October 25, 2018 10:00 AM
  • CDC Gaming Reports
October 25, 2018 10:00 AM
  • CDC Gaming Reports

A landmark study commissioned by the Italian Health Research Body Istituto Superiore di Sanita (ISS) has cast some degree of doubt upon the relationship between people viewing gambling advertising and then choosing to gamble, with roughly 80% of the study’s 12,000 respondents stating that they see no relation between viewing a gambling ad and choosing to gamble.

Story continues below

These results are being largely reported across the gambling media as supporting evidence for the idea that there is little, if any, adverse connection between gambling advertising and problem gambling, but I feel a little healthy scepticism is in order before anyone leaps enthusiastically to such conclusions – much as the industry would like to.

For starters, one key figure in the study is being misinterpreted. The study itself estimated that, of the 18.4 million people who had gambled recently in Italy (37% of the population), 13 million were purely social gamblers, with 2 million “at low risk” of becoming problem gamblers,1.4 million “at moderate risk” and 1.5 million who were already problem gamblers. So far so good. To that point, the media kept pace with the facts.
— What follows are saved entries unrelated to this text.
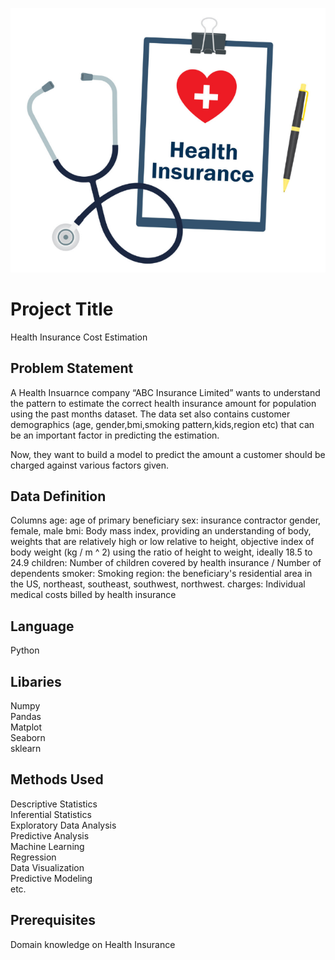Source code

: ![image](medical_insurance.jpg)

# Project Title

Health Insurance Cost Estimation

## Problem Statement

A Health Insuarnce company “ABC Insurance Limited” wants to understand the pattern to estimate the correct health insurance amount for population using the past months dataset.
The data set also contains customer demographics (age, gender,bmi,smoking pattern,kids,region etc) that can be an important factor in predicting the estimation.

Now, they want to build a model to predict the  amount a customer should be charged against various factors given.

## Data Definition
Columns
age: age of primary beneficiary
sex: insurance contractor gender, female, male
bmi: Body mass index, providing an understanding of body, weights that are relatively high or low relative to height,
objective index of body weight (kg / m ^ 2) using the ratio of height to weight, ideally 18.5 to 24.9
children: Number of children covered by health insurance / Number of dependents
smoker: Smoking
region: the beneficiary's residential area in the US, northeast, southeast, southwest, northwest.
charges: Individual medical costs billed by health insurance

## Language
Python

## Libaries
Numpy\
Pandas\
Matplot\
Seaborn\
sklearn

## Methods Used
Descriptive Statistics\
Inferential Statistics\
Exploratory Data Analysis\
Predictive Analysis\
Machine Learning\
Regression\
Data Visualization\
Predictive Modeling\
etc.
## Prerequisites
Domain knowledge on Health Insurance

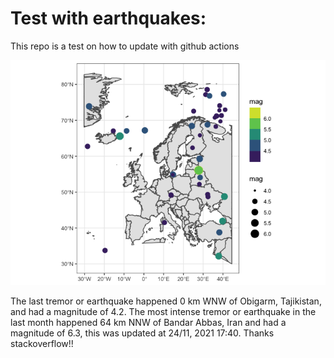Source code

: <!-- README.md is generated from README.Rmd. Please edit that file -->

Test with earthquakes:
======================

This repo is a test on how to update with github actions

![](man/figures/README-unnamed-chunk-2-1.png)

The last tremor or earthquake happened 0 km WNW of Obigarm, Tajikistan,
and had a magnitude of 4.2. The most intense tremor or earthquake in the
last month happened 64 km NNW of Bandar Abbas, Iran and had a magnitude
of 6.3, this was updated at 24/11, 2021 17:40. Thanks stackoverflow!!
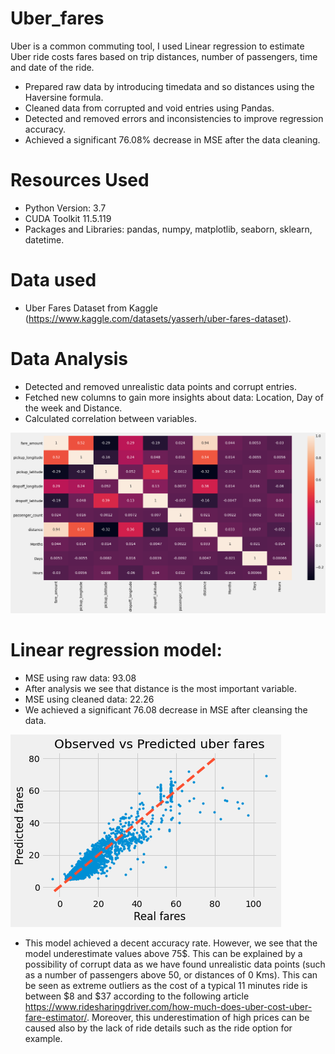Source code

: # Uber_fares

Uber is a common commuting tool, I used Linear regression to estimate Uber ride costs fares based on trip distances, number of passengers, time and date of the ride.

* Prepared raw data by introducing timedata and so distances using the Haversine formula.
* Cleaned data from corrupted and void entries using Pandas.
* Detected and removed errors and inconsistencies to improve regression accuracy.
* Achieved a significant 76.08% decrease in MSE after the data cleaning.

# Resources Used
* Python Version: 3.7
* CUDA Toolkit 11.5.119 
* Packages and Libraries: pandas, numpy, matplotlib, seaborn, sklearn, datetime.
# Data used
* Uber Fares Dataset from Kaggle (https://www.kaggle.com/datasets/yasserh/uber-fares-dataset).

# Data Analysis
* Detected and removed unrealistic data points and corrupt entries.
* Fetched new columns to gain more insights about data: Location, Day of the week and Distance.
* Calculated correlation between variables.

![image 1](https://github.com/YoussefAithaddou/Uber_fares/blob/main/Correlation%20Matrix.png)

# Linear regression model:
* MSE using raw data: 93.08
* After analysis we see that distance is the most important variable.
* MSE using cleaned data: 22.26
* We achieved a significant 76.08 decrease in MSE after cleansing the data.


![image 2](https://github.com/YoussefAithaddou/Uber_fares/blob/main/Regression%20Result.png)

* This model achieved a decent accuracy rate. However, we see that the model underestimate values above 75$. This can be explained by a possibility of corrupt data as we have found unrealistic data points (such as a number of passengers above 50, or distances of 0 Kms). This can be seen as extreme outliers as the cost of a typical 11 minutes ride is between $8 and $37 according to the following article https://www.ridesharingdriver.com/how-much-does-uber-cost-uber-fare-estimator/. Moreover, this underestimation of high prices can be caused also by the lack of ride details such as the ride option for example.

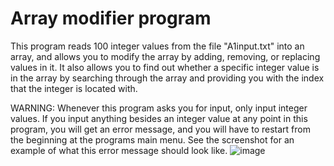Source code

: # Array modifier program

This program reads 100 integer values from the file "A1input.txt" into an array, and allows you to modify the array by adding, removing, or replacing values in it. It also allows you to find out whether a specific integer value is in the array by searching through the array and providing you with the index that the integer is located with.

WARNING: Whenever this program asks you for input, only input integer values. If you input anything besides an integer value at any point in this program, you will get an error message, and you will have to restart from the beginning at the programs main menu. See the screenshot for an example of what this error message should look like.
![image](https://github.com/user-attachments/assets/0bb8a4ab-3d6a-4e99-ae70-397c135139ec)



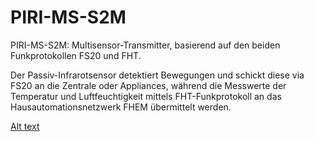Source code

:# PIRI-MS-S2M
PIRI-MS-S2M: Multisensor-Transmitter, basierend auf den beiden Funkprotokollen FS20 und FHT.


Der Passiv-Infrarotsensor detektiert Bewegungen und schickt diese via FS20 an die Zentrale oder Appliances, während die Messwerte der Temperatur und Luftfeuchtigkeit mittels FHT-Funkprotokoll an das Hausautomationsnetzwerk FHEM übermittelt werden. 

[Alt text](PIRI2.jpg?raw=true "PIRI")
The study further showed that only an estimated 13,000 people had received professional support for their gambling problem. This tiny figure was then variously used across the gambling press to champion the idea that these problems were not “extreme” enough to merit the need for professional support, with some outlets going so far as to report that only 13,000 players would be in need of such support. The fact is that such support systems are still very much lacking in Italy, and many who might have needed or benefited from such support likely simply did not know how to access it or did not have any such access at all.
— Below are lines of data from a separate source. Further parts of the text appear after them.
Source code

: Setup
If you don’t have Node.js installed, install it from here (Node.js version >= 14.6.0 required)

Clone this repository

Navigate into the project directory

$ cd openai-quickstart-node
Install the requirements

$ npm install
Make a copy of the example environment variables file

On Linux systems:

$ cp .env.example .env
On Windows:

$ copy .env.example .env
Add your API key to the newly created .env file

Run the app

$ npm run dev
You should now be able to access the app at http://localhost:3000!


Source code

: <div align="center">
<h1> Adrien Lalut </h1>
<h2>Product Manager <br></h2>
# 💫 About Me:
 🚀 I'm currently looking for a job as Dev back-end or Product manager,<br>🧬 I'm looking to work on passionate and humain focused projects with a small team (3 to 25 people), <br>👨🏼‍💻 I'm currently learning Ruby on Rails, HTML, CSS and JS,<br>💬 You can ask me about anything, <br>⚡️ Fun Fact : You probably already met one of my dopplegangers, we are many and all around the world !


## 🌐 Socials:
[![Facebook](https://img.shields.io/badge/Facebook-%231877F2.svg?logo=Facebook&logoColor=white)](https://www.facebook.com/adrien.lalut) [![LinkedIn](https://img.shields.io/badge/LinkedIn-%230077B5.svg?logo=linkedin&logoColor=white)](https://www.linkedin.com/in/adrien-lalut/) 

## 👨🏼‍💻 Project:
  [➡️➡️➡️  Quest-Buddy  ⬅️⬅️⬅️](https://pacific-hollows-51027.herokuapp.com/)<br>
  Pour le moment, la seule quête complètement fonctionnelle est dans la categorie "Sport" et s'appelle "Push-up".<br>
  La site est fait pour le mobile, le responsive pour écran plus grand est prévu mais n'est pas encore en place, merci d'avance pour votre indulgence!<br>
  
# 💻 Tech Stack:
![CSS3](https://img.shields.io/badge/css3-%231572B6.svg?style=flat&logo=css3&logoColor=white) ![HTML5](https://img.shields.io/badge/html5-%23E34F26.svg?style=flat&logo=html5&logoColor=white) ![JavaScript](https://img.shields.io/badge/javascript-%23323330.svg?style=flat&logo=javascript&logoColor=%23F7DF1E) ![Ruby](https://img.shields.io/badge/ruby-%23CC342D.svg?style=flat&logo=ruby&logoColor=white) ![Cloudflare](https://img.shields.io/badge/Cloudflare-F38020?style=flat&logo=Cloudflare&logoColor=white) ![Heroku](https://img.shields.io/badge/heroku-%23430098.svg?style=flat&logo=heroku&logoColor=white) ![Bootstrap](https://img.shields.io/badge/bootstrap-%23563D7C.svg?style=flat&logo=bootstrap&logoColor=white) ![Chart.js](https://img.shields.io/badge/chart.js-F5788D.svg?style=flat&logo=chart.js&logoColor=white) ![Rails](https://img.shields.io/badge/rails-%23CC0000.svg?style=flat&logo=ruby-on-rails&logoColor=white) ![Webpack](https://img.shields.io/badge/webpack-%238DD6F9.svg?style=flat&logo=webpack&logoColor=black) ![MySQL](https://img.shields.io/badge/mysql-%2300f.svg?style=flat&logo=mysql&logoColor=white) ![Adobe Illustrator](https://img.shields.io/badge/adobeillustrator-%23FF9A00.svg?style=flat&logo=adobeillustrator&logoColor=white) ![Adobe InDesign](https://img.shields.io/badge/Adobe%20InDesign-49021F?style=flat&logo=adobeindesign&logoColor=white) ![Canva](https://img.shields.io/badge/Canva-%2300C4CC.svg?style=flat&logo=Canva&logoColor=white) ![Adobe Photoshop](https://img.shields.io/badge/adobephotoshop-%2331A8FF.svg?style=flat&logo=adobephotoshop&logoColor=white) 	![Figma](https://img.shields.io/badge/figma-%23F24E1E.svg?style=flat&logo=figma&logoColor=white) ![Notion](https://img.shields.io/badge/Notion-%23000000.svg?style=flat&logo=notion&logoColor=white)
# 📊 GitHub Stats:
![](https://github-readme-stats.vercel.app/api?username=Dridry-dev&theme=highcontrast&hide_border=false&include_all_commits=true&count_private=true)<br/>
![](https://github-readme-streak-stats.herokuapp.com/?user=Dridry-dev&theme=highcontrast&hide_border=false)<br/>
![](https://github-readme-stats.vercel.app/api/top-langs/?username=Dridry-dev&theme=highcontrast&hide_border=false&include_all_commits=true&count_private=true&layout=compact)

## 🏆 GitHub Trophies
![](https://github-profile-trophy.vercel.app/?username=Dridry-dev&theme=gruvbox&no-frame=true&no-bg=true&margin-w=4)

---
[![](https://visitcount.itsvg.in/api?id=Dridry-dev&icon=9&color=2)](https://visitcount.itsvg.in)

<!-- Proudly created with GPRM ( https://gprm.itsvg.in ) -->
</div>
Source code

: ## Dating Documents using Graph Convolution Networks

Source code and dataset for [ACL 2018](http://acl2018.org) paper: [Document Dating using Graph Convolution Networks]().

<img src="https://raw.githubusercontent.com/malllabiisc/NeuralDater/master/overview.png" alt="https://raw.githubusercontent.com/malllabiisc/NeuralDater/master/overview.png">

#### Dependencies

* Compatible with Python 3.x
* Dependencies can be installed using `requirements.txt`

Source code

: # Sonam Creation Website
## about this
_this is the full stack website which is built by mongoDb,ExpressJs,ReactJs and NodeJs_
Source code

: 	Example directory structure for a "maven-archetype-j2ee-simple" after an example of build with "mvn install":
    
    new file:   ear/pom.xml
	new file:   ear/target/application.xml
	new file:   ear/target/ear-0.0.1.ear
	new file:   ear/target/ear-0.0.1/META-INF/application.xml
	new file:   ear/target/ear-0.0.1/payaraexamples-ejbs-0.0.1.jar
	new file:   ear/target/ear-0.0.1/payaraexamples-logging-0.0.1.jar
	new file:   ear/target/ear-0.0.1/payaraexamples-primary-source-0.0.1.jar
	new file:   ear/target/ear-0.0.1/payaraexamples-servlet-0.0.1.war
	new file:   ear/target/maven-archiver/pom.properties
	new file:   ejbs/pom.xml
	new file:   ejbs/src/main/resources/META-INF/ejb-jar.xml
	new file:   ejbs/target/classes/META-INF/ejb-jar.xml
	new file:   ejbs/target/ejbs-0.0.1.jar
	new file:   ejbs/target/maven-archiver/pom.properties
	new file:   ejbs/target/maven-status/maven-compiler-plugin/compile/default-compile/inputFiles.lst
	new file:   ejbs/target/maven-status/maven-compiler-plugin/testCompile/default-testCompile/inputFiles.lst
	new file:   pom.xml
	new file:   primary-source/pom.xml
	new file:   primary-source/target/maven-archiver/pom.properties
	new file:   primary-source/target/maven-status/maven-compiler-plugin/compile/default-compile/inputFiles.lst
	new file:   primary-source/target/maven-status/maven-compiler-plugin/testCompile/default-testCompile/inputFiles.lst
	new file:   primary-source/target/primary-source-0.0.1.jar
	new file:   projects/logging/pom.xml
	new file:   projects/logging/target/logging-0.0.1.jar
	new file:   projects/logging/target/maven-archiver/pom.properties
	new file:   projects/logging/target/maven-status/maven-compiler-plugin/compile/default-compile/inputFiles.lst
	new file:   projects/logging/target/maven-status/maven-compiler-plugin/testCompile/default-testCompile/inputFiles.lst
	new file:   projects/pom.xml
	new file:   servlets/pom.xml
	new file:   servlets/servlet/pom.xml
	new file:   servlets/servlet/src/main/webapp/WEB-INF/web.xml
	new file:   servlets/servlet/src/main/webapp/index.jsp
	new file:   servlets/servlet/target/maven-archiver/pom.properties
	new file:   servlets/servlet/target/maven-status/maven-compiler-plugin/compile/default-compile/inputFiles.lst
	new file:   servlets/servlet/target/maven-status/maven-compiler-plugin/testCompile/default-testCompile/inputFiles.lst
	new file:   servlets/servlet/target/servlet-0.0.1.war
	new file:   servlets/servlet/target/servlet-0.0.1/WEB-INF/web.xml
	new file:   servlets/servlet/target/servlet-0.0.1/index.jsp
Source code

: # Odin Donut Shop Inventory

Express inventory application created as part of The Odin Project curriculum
So, it is certainly true that just around 80% of respondents in this, the biggest-ever Italian survey of gambling issues, stated that advertising does not influence them to sit down and play. Rather than compelling us to believe that, therefore, ads don’t influence play, we might instead question how self-aware these respondents really are. Nobody thinks advertising affects them. This is a very common viewpoint amongst all kinds of ad-viewing populations.

Why are corporations willing to pour millions into advertising budgets if the ads don’t work? If they don’t cause viewers to be more likely to use or purchase the product? It would seem to be money down the toilet. In other words, guys – if the ads don’t influence viewers to gamble, why on earth pay to run them?

There’s plenty of room for self-denial in our relationship with gambling, and to consumerism and consumption itself. There’s certainly plenty of room for it in running a gambling service too. The truly farcical element in this situation is that the gambling industry is clutching at these stats as if they were some sort of evidence supporting the notion that advertising campaigns have no effect on problem gambling.

The inverse logic is palpable in its desperation and would be well appreciated by the fine line of Italian satirists who have mocked the corporate and political processes in literary circles over the years.

Meanwhile, 8% of all people who gambled at all in recent months are estimated to be problem gamblers. The pressure on the gambling industry due to government reforms continues.